Stated exercise: Please copy these rows word for word, beginning at the line that contains "collectors: J. Cuatrecasas" and stopping after the line that contains "genus: Rudgea". Leave out every row outside that span.

Entries:
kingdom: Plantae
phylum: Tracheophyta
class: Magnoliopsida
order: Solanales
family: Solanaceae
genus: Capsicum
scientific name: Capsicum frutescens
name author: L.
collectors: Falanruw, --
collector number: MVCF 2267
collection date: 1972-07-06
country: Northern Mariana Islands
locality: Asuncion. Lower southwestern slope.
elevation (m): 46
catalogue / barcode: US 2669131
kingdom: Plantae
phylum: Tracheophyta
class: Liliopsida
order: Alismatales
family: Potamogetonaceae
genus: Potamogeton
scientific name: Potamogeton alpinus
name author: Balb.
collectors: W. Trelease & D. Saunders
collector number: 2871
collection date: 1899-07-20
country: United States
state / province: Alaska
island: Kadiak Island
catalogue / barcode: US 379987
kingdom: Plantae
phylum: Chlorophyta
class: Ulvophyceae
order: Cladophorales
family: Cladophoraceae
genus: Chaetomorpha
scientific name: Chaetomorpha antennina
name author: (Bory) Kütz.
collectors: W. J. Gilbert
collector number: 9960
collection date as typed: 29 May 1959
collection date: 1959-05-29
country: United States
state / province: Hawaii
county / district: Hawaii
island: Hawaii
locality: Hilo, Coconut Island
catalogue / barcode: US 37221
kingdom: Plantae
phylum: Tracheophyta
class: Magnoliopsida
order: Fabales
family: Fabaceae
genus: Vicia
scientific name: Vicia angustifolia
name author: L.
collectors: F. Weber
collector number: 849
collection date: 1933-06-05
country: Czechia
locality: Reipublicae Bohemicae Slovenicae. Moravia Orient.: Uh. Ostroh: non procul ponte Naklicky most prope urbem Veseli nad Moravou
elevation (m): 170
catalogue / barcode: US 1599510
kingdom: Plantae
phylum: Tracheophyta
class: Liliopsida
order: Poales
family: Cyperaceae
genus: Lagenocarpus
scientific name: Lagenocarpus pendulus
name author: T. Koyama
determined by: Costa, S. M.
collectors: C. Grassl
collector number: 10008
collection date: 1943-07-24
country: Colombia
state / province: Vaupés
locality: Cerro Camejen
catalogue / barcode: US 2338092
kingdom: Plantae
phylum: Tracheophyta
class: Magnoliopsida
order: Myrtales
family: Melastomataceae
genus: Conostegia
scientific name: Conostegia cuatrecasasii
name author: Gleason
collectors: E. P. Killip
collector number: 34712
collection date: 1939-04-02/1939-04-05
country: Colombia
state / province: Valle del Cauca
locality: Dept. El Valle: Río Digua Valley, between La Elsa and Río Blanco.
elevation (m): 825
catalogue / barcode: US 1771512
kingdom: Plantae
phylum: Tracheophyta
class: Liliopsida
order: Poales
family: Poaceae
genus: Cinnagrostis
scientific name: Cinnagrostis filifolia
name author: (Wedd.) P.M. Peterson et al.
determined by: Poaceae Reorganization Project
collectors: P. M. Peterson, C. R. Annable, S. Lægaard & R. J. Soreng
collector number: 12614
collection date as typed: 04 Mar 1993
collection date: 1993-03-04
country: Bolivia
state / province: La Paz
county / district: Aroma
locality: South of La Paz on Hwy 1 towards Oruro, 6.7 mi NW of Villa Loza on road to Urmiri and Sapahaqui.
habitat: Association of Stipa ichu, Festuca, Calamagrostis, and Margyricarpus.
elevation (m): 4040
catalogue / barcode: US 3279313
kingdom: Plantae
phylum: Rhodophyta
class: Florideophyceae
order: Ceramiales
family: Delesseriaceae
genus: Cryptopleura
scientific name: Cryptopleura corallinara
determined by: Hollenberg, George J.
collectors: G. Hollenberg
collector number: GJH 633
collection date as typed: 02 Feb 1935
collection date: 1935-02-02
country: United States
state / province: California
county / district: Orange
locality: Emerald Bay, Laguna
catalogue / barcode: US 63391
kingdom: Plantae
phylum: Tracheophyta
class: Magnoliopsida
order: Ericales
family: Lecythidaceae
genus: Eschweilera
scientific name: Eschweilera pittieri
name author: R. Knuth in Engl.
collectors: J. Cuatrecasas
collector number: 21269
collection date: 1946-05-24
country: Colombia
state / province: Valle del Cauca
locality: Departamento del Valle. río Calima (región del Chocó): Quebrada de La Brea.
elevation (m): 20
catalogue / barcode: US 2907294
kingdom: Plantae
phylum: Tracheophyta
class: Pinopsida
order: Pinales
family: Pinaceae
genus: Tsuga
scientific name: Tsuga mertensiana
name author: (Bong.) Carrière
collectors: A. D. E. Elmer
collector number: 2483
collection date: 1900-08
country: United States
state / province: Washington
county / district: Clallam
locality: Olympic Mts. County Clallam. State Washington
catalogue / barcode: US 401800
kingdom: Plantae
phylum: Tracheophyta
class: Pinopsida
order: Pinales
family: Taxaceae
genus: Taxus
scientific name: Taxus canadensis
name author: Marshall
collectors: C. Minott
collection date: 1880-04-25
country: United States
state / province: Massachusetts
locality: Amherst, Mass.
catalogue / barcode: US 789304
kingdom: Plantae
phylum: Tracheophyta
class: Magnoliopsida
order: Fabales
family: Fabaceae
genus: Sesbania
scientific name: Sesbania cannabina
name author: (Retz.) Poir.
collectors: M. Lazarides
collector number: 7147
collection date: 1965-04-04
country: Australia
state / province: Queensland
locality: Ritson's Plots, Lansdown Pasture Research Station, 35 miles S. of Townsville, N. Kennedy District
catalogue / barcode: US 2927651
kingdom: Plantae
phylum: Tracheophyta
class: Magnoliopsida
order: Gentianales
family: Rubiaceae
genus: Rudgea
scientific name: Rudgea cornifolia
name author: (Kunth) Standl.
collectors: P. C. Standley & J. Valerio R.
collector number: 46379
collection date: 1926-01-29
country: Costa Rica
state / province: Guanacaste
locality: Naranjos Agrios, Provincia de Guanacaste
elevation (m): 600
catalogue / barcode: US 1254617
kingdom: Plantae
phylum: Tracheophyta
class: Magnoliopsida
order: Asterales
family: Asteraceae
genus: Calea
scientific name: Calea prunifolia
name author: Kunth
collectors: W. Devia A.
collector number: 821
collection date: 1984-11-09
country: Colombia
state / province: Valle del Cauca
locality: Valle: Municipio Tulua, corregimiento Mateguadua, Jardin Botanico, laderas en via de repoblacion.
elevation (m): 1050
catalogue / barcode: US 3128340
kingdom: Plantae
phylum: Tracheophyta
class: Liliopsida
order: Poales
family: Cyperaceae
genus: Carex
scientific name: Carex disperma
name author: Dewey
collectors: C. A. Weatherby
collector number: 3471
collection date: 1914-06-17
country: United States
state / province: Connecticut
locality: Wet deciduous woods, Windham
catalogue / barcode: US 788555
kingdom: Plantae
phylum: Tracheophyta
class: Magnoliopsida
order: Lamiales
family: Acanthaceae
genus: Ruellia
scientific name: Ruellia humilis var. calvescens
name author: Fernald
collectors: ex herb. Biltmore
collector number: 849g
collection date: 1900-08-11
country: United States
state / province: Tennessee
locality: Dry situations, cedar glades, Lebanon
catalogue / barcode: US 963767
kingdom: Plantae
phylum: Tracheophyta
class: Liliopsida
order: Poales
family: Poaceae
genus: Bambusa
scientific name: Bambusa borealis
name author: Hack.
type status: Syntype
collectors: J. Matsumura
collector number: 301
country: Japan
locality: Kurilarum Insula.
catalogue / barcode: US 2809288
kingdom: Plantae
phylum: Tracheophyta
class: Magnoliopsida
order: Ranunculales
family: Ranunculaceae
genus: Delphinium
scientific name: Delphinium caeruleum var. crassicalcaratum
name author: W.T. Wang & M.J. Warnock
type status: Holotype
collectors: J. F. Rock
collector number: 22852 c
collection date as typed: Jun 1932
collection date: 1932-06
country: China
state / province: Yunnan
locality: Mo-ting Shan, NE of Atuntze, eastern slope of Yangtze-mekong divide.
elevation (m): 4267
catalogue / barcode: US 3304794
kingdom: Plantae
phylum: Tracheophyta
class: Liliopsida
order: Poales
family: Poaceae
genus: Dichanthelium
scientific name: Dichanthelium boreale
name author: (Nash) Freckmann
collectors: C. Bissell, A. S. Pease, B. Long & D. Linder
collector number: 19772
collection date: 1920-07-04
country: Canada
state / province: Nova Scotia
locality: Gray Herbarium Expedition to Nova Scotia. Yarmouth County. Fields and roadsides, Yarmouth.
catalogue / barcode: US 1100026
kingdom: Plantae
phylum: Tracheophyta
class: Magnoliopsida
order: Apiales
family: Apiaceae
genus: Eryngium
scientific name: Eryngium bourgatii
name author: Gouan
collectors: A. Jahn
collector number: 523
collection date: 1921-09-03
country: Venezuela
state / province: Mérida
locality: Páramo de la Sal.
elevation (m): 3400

Exercise solution:
collectors: J. Cuatrecasas
collector number: 21269
collection date: 1946-05-24
country: Colombia
state / province: Valle del Cauca
locality: Departamento del Valle. río Calima (región del Chocó): Quebrada de La Brea.
elevation (m): 20
catalogue / barcode: US 2907294
kingdom: Plantae
phylum: Tracheophyta
class: Pinopsida
order: Pinales
family: Pinaceae
genus: Tsuga
scientific name: Tsuga mertensiana
name author: (Bong.) Carrière
collectors: A. D. E. Elmer
collector number: 2483
collection date: 1900-08
country: United States
state / province: Washington
county / district: Clallam
locality: Olympic Mts. County Clallam. State Washington
catalogue / barcode: US 401800
kingdom: Plantae
phylum: Tracheophyta
class: Pinopsida
order: Pinales
family: Taxaceae
genus: Taxus
scientific name: Taxus canadensis
name author: Marshall
collectors: C. Minott
collection date: 1880-04-25
country: United States
state / province: Massachusetts
locality: Amherst, Mass.
catalogue / barcode: US 789304
kingdom: Plantae
phylum: Tracheophyta
class: Magnoliopsida
order: Fabales
family: Fabaceae
genus: Sesbania
scientific name: Sesbania cannabina
name author: (Retz.) Poir.
collectors: M. Lazarides
collector number: 7147
collection date: 1965-04-04
country: Australia
state / province: Queensland
locality: Ritson's Plots, Lansdown Pasture Research Station, 35 miles S. of Townsville, N. Kennedy District
catalogue / barcode: US 2927651
kingdom: Plantae
phylum: Tracheophyta
class: Magnoliopsida
order: Gentianales
family: Rubiaceae
genus: Rudgea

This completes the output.